The observed average Tmax value for the Barwani station was 33.8 °C. Results showed that the simulated and observed mean values were similar, but there was a constant increase from 2041 to 2060 onwards. The highest value was observed in 2041–2060, and in 2081–2099 it was 35.9 °C (Figure 11). For the East Nimar station, the mean observed Tmax was 34 °C with the highest increase in mean value 36 °C for the 2081–2099 period. In initial periods, 2041–2060 and 2061–2080 showed constant values with slight variation, as illustrated in Figure 12. For the West Nimar station, mean observed Tmax was 34 °C, and results showed the maximum increase of about 36 °C during 2081–2099 (Figure 13). From this analysis, the Tmax rising pattern in different time periods was similar for East Nimar and West Nimar stations. Also, the highest rate of Tmax increase in all three stations was observed for the years 2081–2099 over the study area.
Furthermore, the result for Tmin showed an increase in simulated mean over the observed mean at the Barwani station. The observed mean Tmin value was 19.5 °C, and the simulated mean values from 2001 to 2020 and 2021 to 2040 were 19.7 and 19.9 °C, which was very close to the observed mean (Figure 11). The period 2081–2099 indicated the highest rise in Tmin was 20.9 °C and an overall increasing temperature was noticed in all the time periods with some up and down variations. At East Nimar station, the observed mean Tmin was 19.7 °C, and the simulated mean from 2001 to 2020 was similar to the observed mean. In the future, a projected mean value of Tmin was gradually increasing from 2021 to 2040 onwards, and the highest value observed in 2081–99 was about 21.9 °C (Figure 12). For the West Nimar station, the observed mean value of Tmin was 19.6 °C, and there was an almost gradual rise in trend from 2021 to 2040 onwards. In the future, the periods 2041–60 and 2061–80 indicated the rising trends in the simulated mean (20.2 °C and 20.5 °C) compared to the observed mean. Therefore, there was a gradual rise in Tmin, which was highest from 2081 to 2099 to about 21.6 °C (Figure 13).
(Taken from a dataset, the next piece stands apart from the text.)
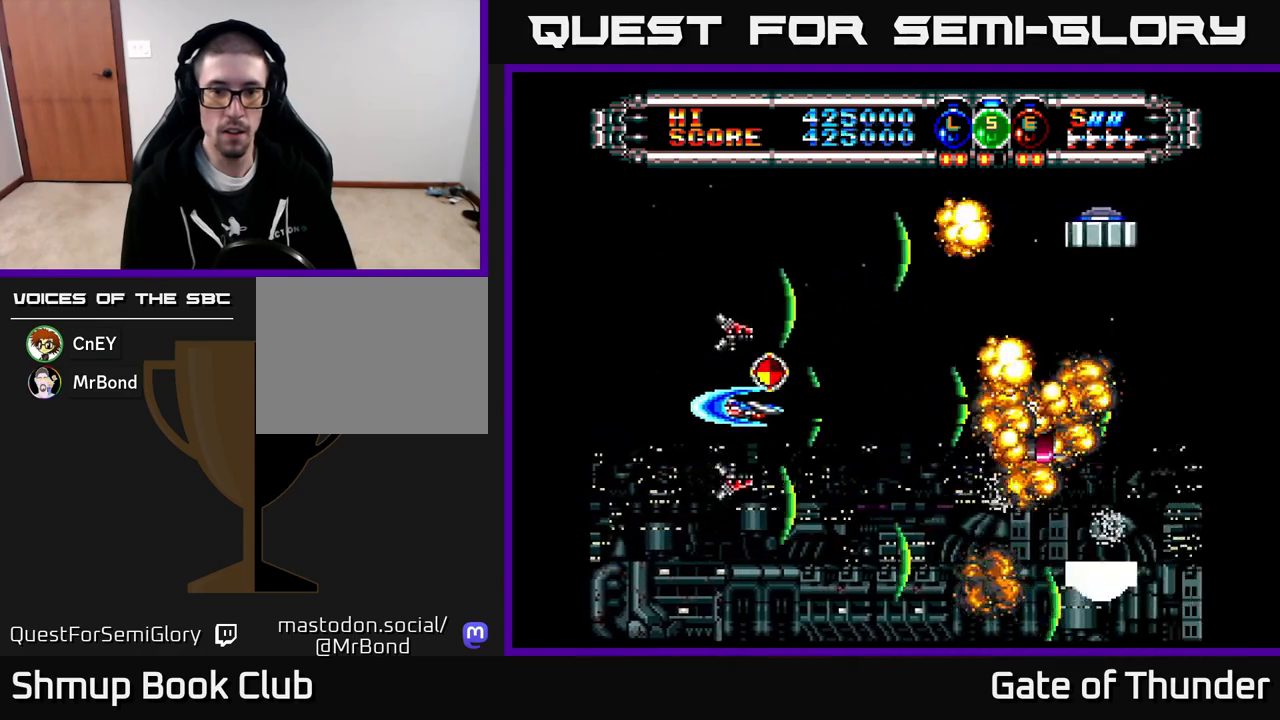
{"buttons": ["X"], "left_stick": "center", "events": [[83, "DPAD_UP", "down"], [100, "DPAD_RIGHT", "up"], [183, "DPAD_LEFT", "down"], [200, "DPAD_UP", "up"], [233, "DPAD_DOWN", "down"], [233, "DPAD_LEFT", "up"], [367, "DPAD_DOWN", "up"], [467, "DPAD_RIGHT", "down"], [500, "DPAD_RIGHT", "up"]]}
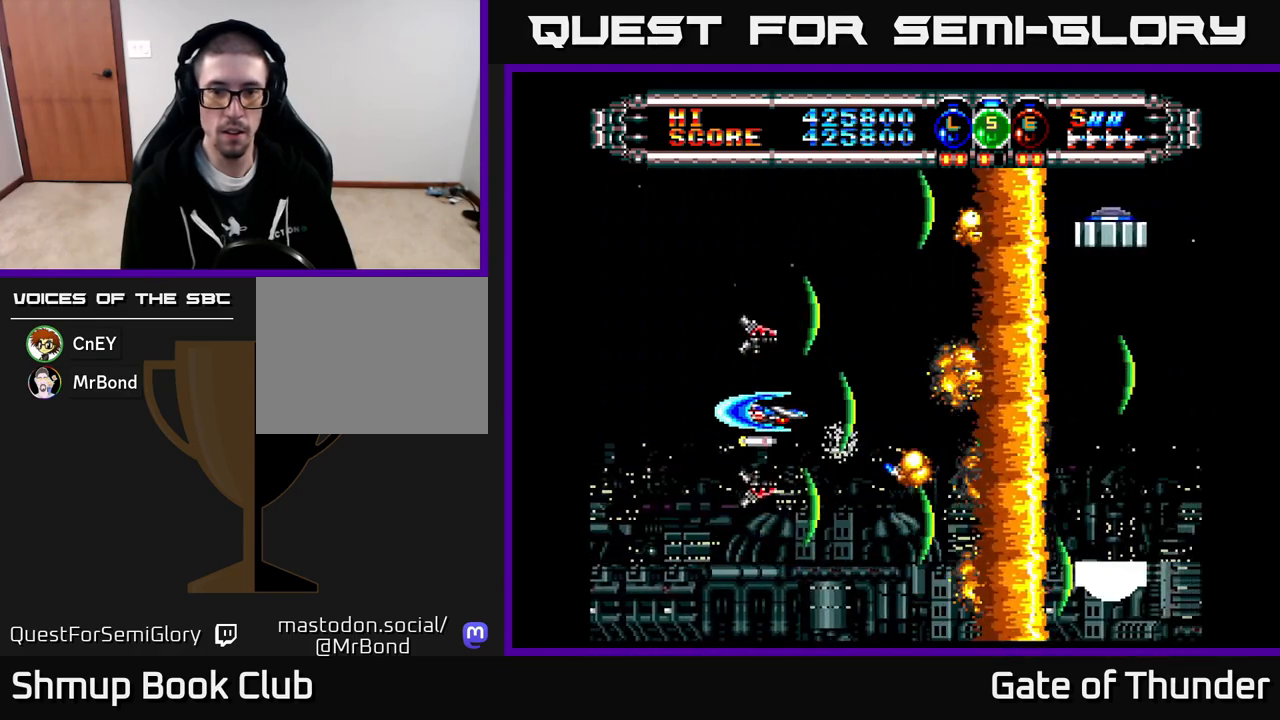
{"buttons": ["X", "DPAD_RIGHT"], "left_stick": "center", "events": [[350, "DPAD_RIGHT", "down"]]}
It means that increasing temperature projections were observed at all the stations.
Future climate change projection by LS-SVM model
For the LS-SVM model, the average observed rainfall value for Barwani, East Nimar, and West Nimar stations was similar to the value projected using the SDSM. For the Barwani station, Figure 14 shows that in the future, there is a continuously growing trend in rainfall with a slight wavering effect during 2021–2040 to 2061–2080 and 2081–2099, and the highest rise in mean rainfall (>965 mm approximately). From Figure 15, a rise in simulated mean value was predicted compared to the observed value for the East Nimar station. The observed rainfall variation included a gradual increase in mean during 2001–2020 with little drop during 2041–2060 and the highest rise (>846.4 mm approximately) during 2061–2080. For the West Nimar station, a continuous rise in mean rainfall with little difference was detected in future years. The maximum average value increased to 755 mm during 2081–2099 and decreased to about 716 mm during 2021–2040 (Figure 16). Hence, LS-SVM model outcomes for the predicted dataset testified that there was an enhancing trend in rainfall with some fluctuations for all the three stations in the study area.
In the case of Tmax, Figure 14 illustrates the simulated and observed mean values for Barwani were similar, but there was a constant increase with little difference from 2041 to 2060 onwards, and the highest value of about 34.4 °C was detected for the period 2081–2099. At East Nimar Station, the highest increase in simulated mean Tmax value for the period of 2081–2099 was about 34.5 °C. For 2041–2060 and 2061–2080, the result showed an invariant value with a little drop in Tmax, as shown in Figure 15. For the West Nimar station, the result showed an extreme rise in Tmax at about 34.5 °C during 2081–2099 (Figure 16). This analysis also showed the most prominent rate of increase in Tmax at all three stations was predicted for the years 2081–2099 using the LS-SVM model.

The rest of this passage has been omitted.